◆ **Task objective**
Lines that contain the string "drawers" are the ones to list; copy all of them from the records.

◆ **Information**

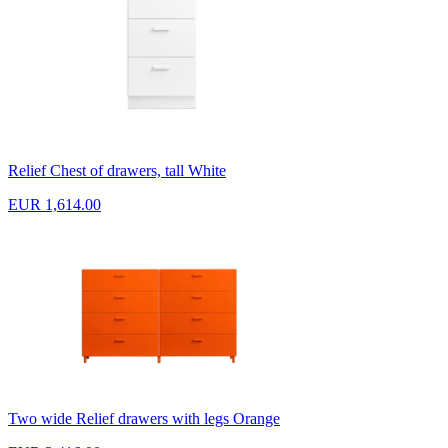
Relief Chest of drawers, tall White
EUR 1,614.00
Two wide Relief drawers with legs Orange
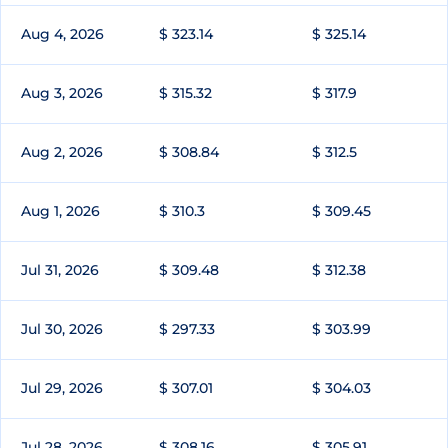
Aug 4, 2026
$ 323.14
$ 325.14
Aug 3, 2026
$ 315.32
$ 317.9
Aug 2, 2026
$ 308.84
$ 312.5
Aug 1, 2026
$ 310.3
$ 309.45
Jul 31, 2026
$ 309.48
$ 312.38
Jul 30, 2026
$ 297.33
$ 303.99
Jul 29, 2026
$ 307.01
$ 304.03
Jul 28, 2026
$ 308.16
$ 305.91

◆ **Task output**
Relief Chest of drawers, tall White
Two wide Relief drawers with legs Orange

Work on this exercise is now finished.